(Your goal):
Reproduce the records below word for word, from the line that contains "Which series contains the highest Y value?" through the end of the records, including both ends. Omit the pictures from your answer.

(Data section):
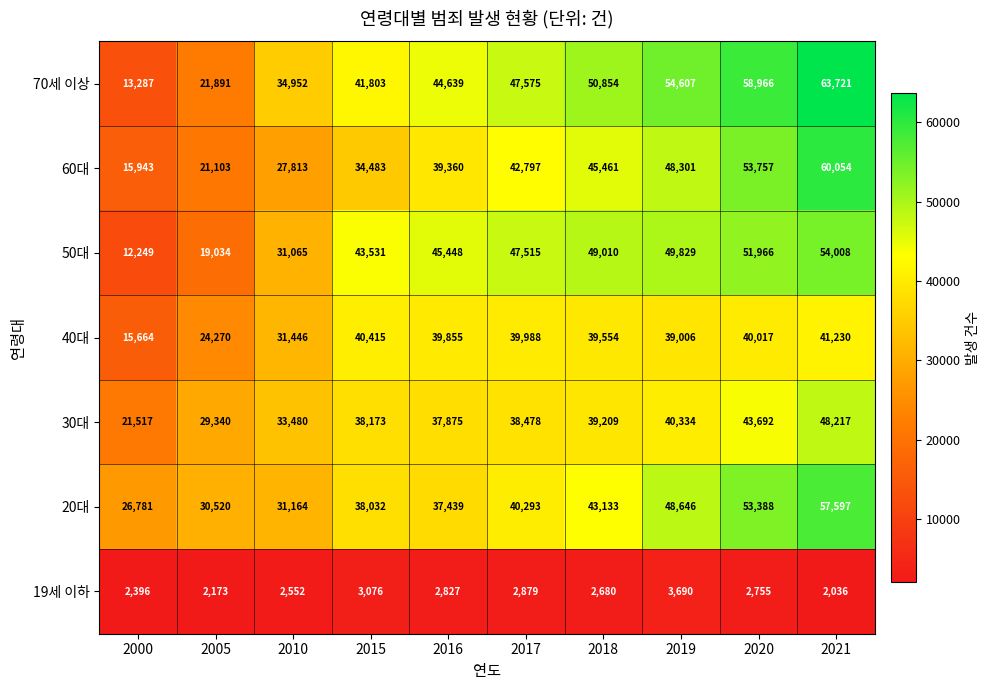

The 30대 series shows 70493 at 2019. True or false?

False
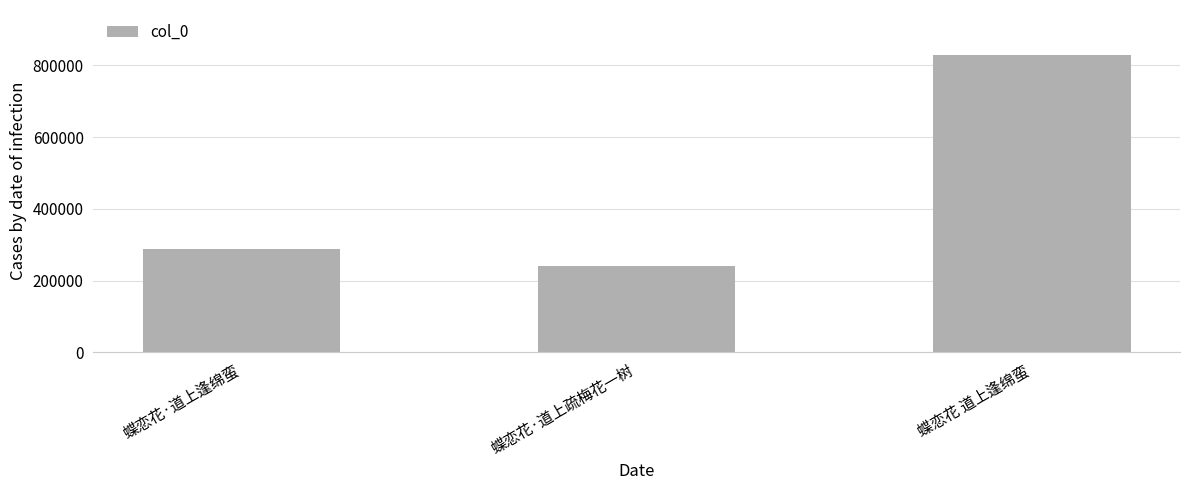

At which category does the chart reach its peak across all series?

蝶恋花 道上逢绵蛮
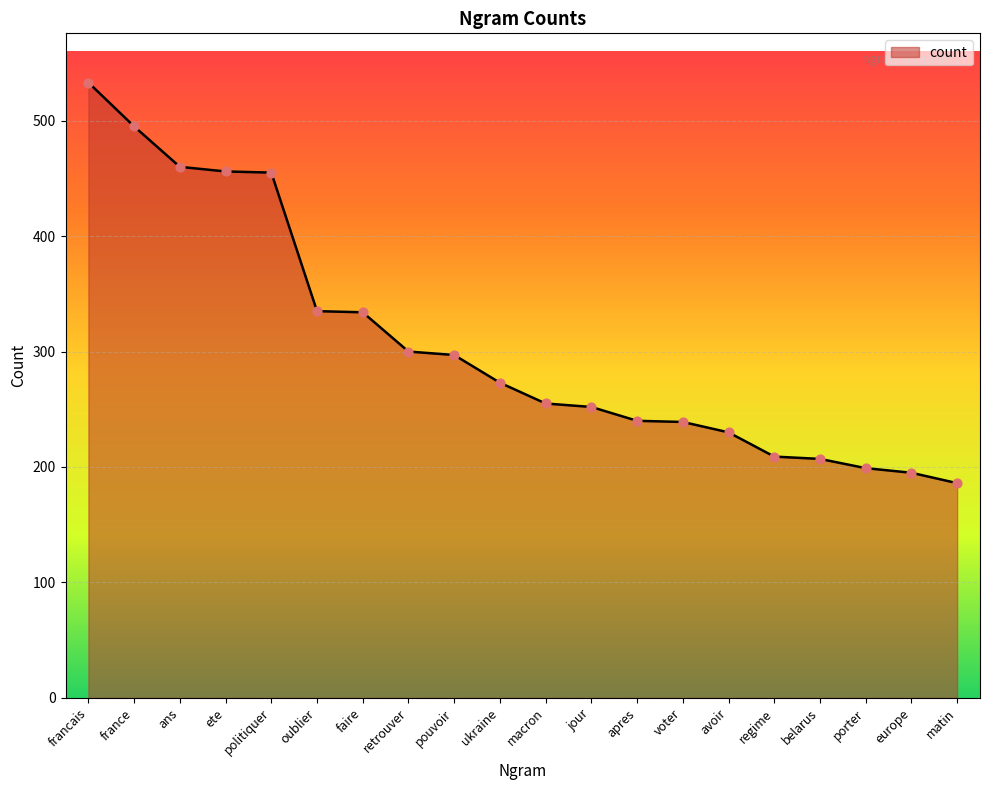

Which has a higher value, faire or macron?

faire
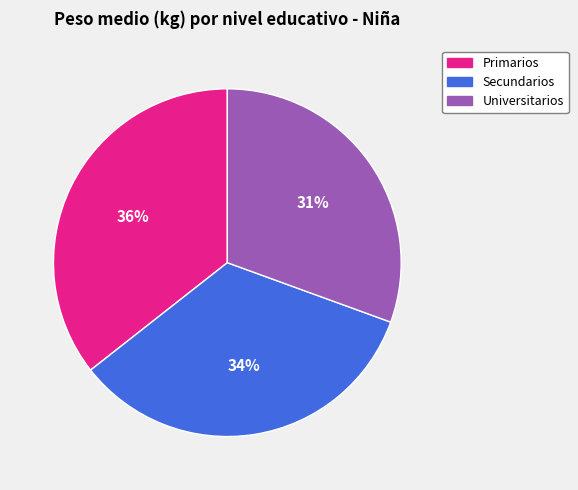

Count the number of slices in the pie.

3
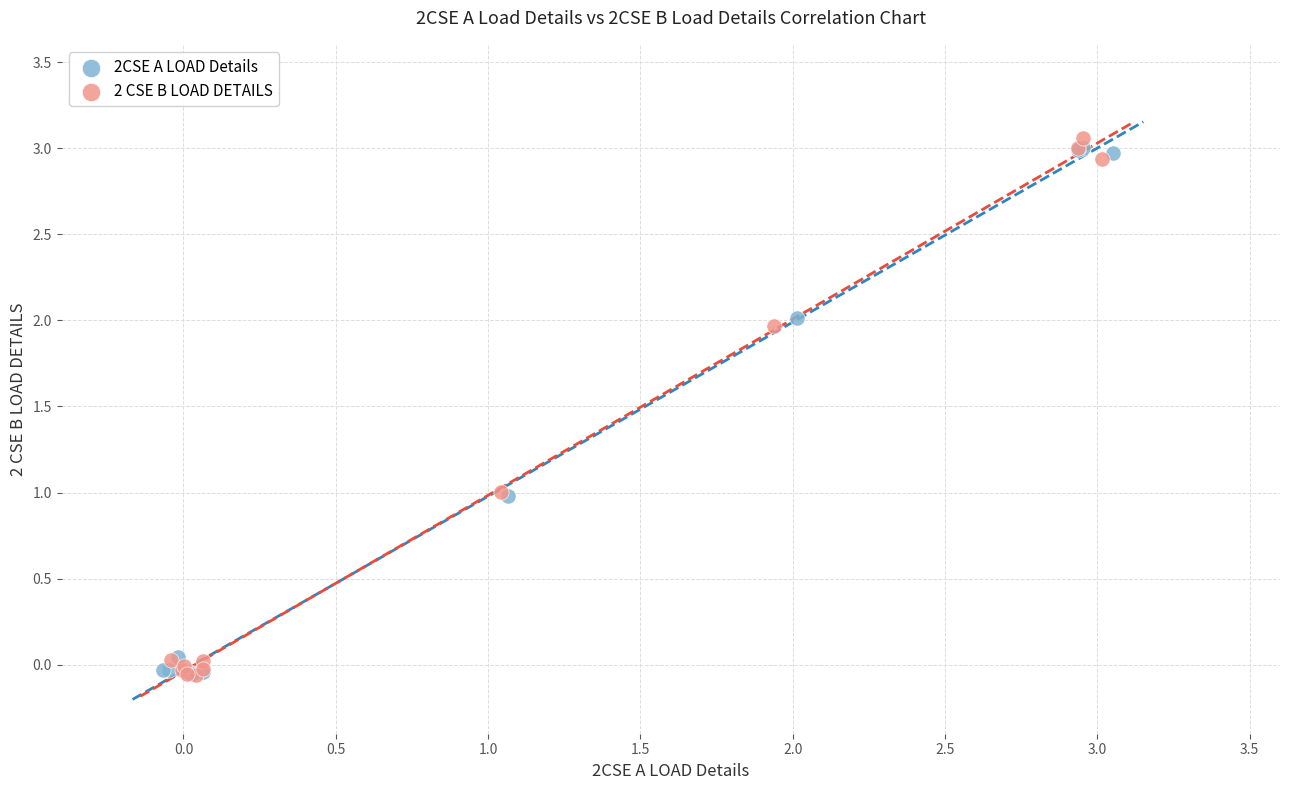

Which series contains the highest Y value?

2 CSE B LOAD DETAILS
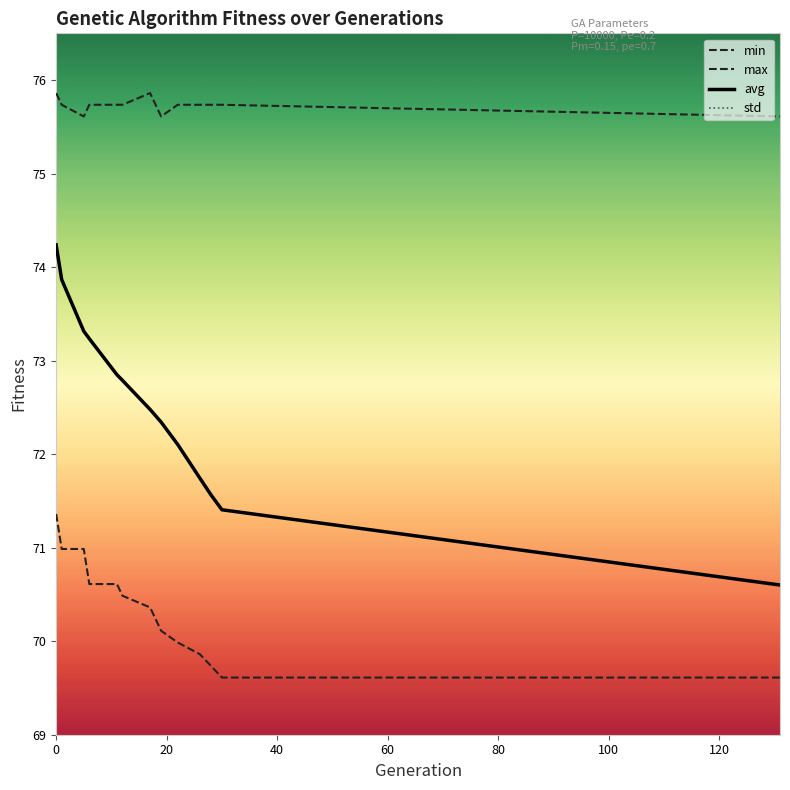

True or false: max and std intersect in this chart.

False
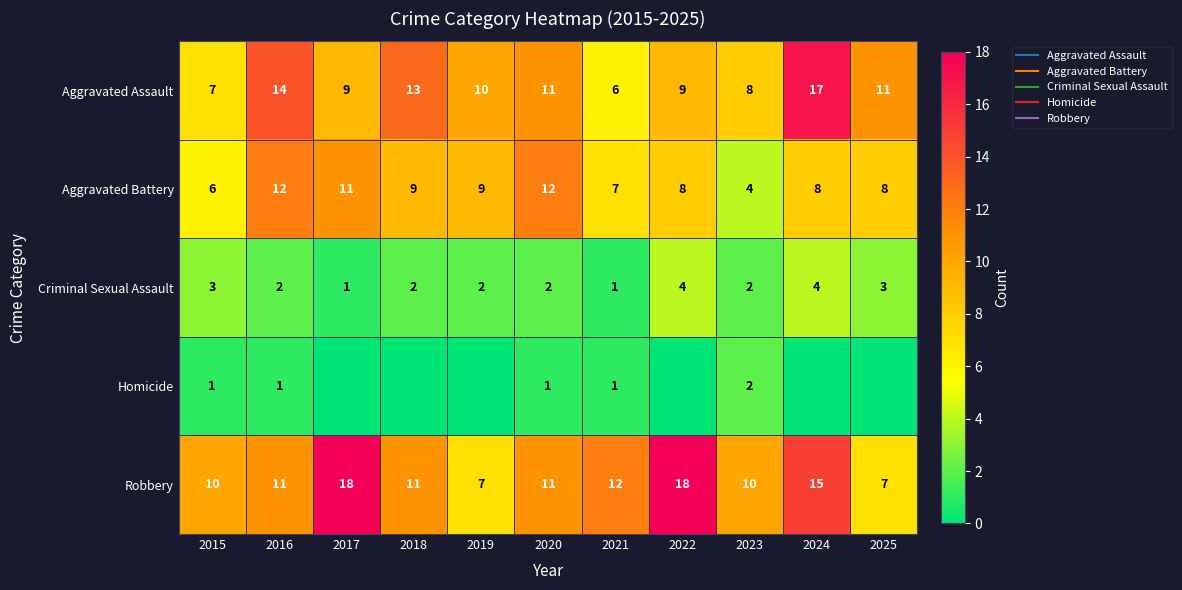

List the labels in order of Robbery value, smallest first.

2019, 2025, 2015, 2023, 2016, 2018, 2020, 2021, 2024, 2017, 2022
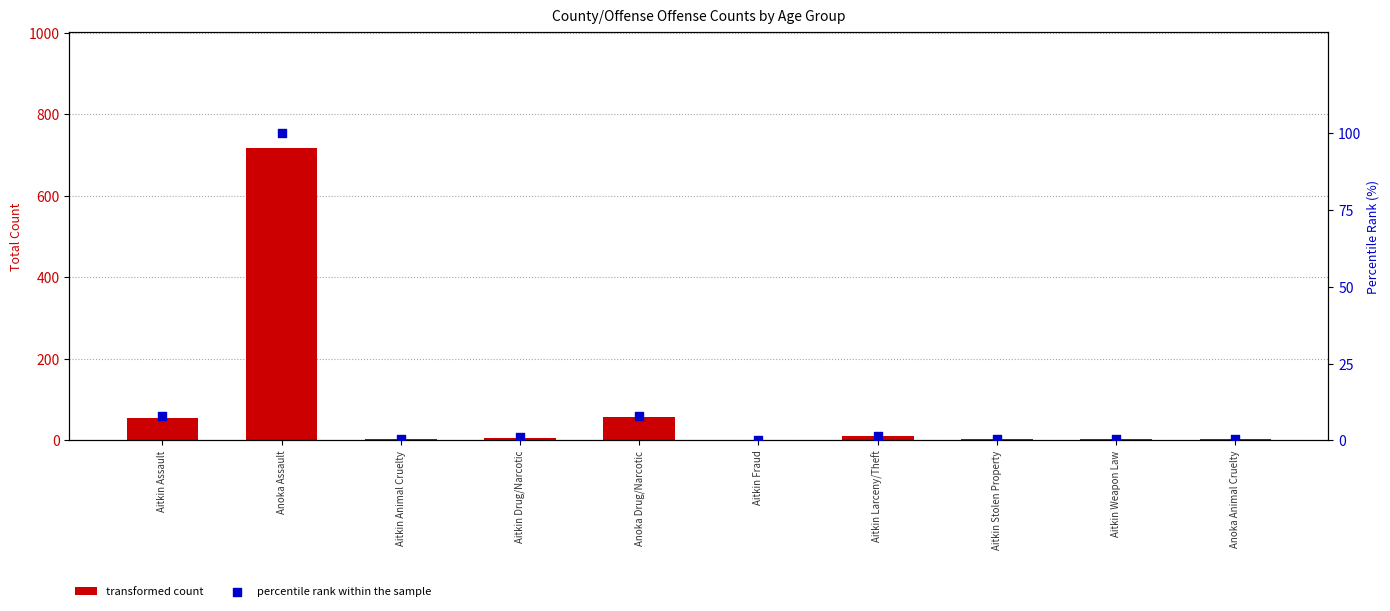

Which series contains the lowest Y value?

percentile rank within the sample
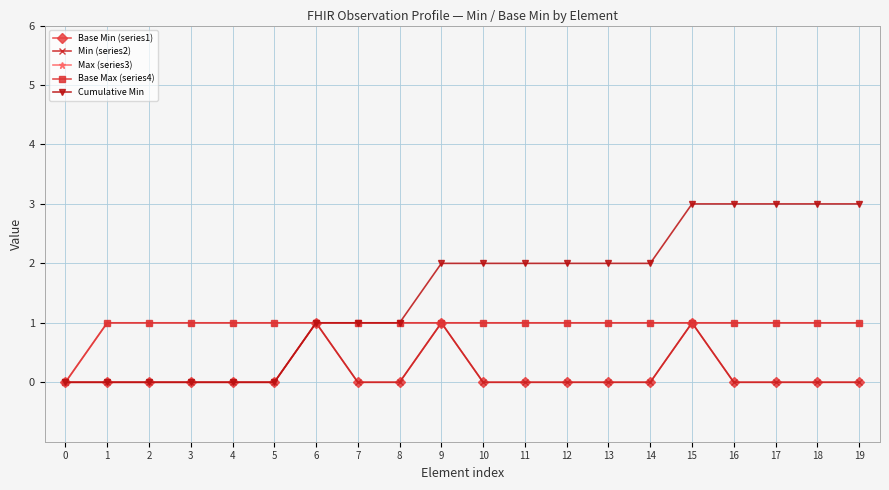

True or false: Base Min (series1) has more than 2 interior local peaks.

True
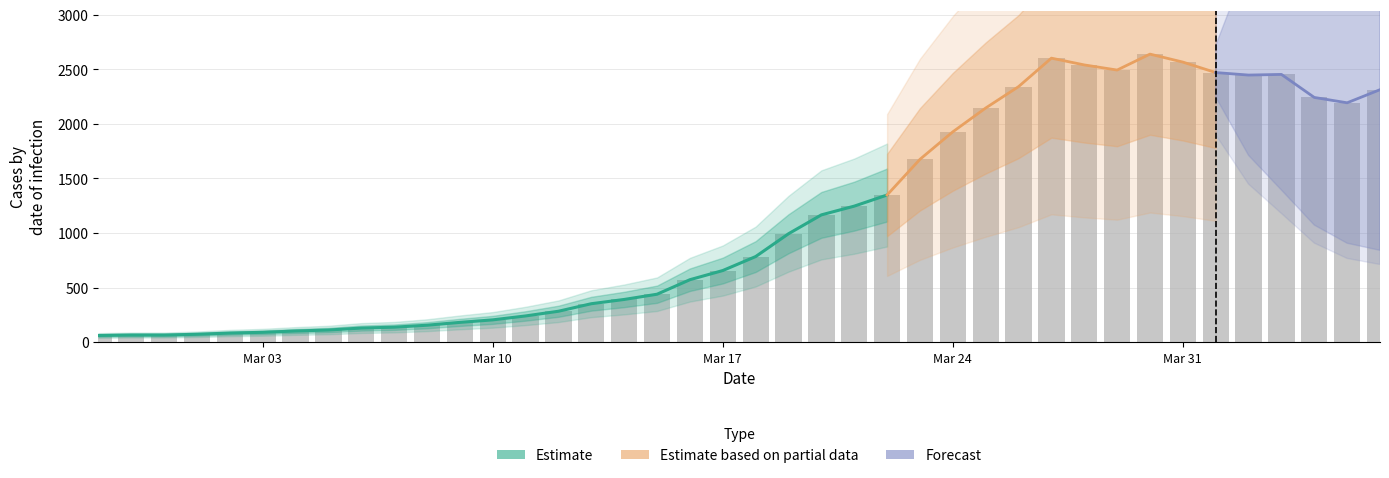

Rank the categories by value from highest to lowest.

2020-03-30, 2020-03-27, 2020-03-31, 2020-03-28, 2020-03-29, 2020-04-01, 2020-04-03, 2020-04-02, 2020-03-26, 2020-04-06, 2020-04-04, 2020-04-05, 2020-03-25, 2020-03-24, 2020-03-23, 2020-03-22, 2020-03-21, 2020-03-20, 2020-03-19, 2020-03-18, 2020-03-17, 2020-03-16, 2020-03-15, 2020-03-14, 2020-03-13, 2020-03-12, 2020-03-11, 2020-03-10, 2020-03-09, 2020-03-08, 2020-03-07, 2020-03-06, 2020-03-05, 2020-03-04, 2020-03-03, 2020-03-02, 2020-03-01, 2020-02-28, 2020-02-29, 2020-02-27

(Response to the task):
Which series contains the highest Y value?

2 CSE B LOAD DETAILS

True or false: max and std intersect in this chart.

False

List the labels in order of Robbery value, smallest first.

2019, 2025, 2015, 2023, 2016, 2018, 2020, 2021, 2024, 2017, 2022

Which series contains the lowest Y value?

percentile rank within the sample

True or false: Base Min (series1) has more than 2 interior local peaks.

True

Rank the categories by value from highest to lowest.

2020-03-30, 2020-03-27, 2020-03-31, 2020-03-28, 2020-03-29, 2020-04-01, 2020-04-03, 2020-04-02, 2020-03-26, 2020-04-06, 2020-04-04, 2020-04-05, 2020-03-25, 2020-03-24, 2020-03-23, 2020-03-22, 2020-03-21, 2020-03-20, 2020-03-19, 2020-03-18, 2020-03-17, 2020-03-16, 2020-03-15, 2020-03-14, 2020-03-13, 2020-03-12, 2020-03-11, 2020-03-10, 2020-03-09, 2020-03-08, 2020-03-07, 2020-03-06, 2020-03-05, 2020-03-04, 2020-03-03, 2020-03-02, 2020-03-01, 2020-02-28, 2020-02-29, 2020-02-27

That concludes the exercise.